Update the items below by replacing "series" with "category" and keeping everything else the same. Leave the pictures out of your answer.

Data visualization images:
═══
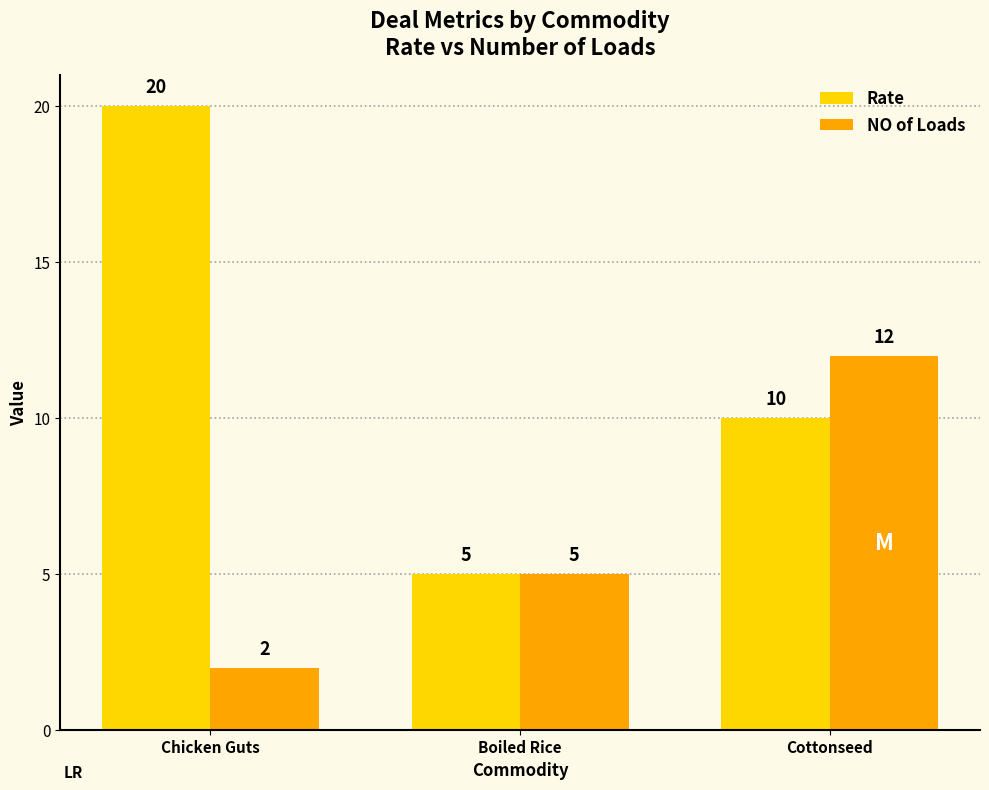

Is it true that Rate equals 1 at Boiled Rice?

False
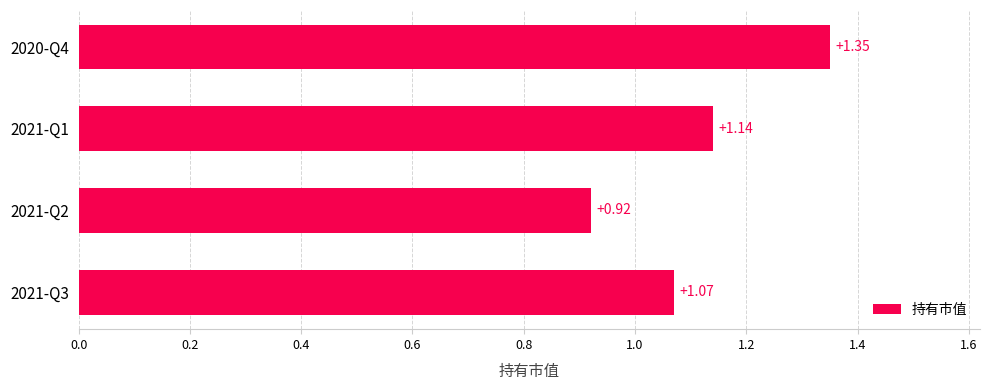

What is the change in value from 2021-Q3 to 2020-Q4?

+0.3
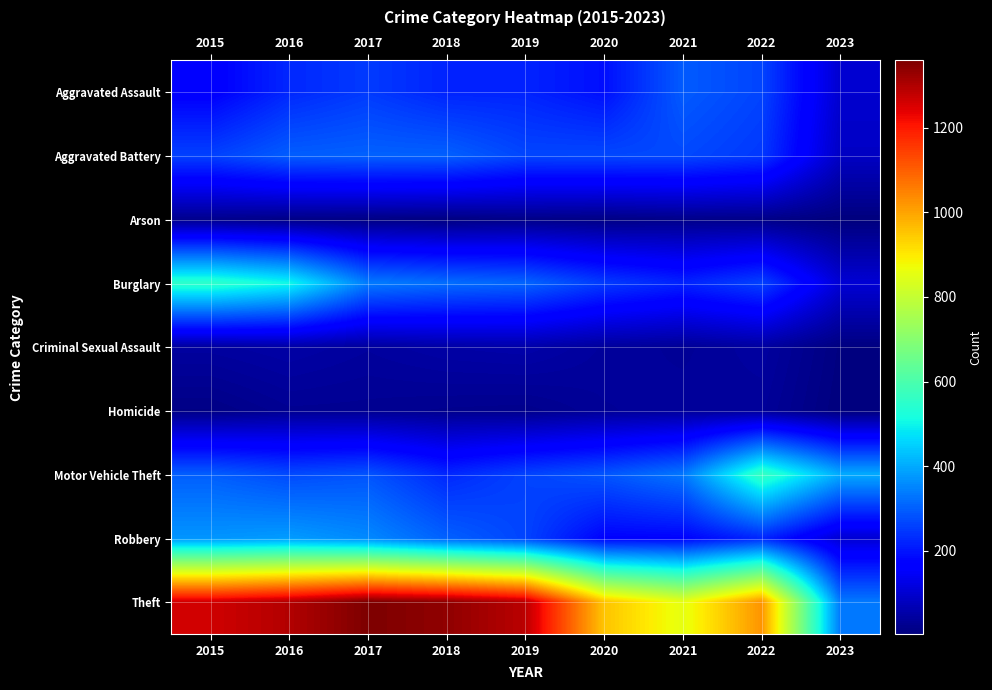

Between 2018 and 2023, which series saw the biggest shift?

Theft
═══
:: TASK SOLUTION ::
Is it true that Rate equals 1 at Boiled Rice?

False

What is the change in value from 2021-Q3 to 2020-Q4?

+0.3

Between 2018 and 2023, which category saw the biggest shift?

Theft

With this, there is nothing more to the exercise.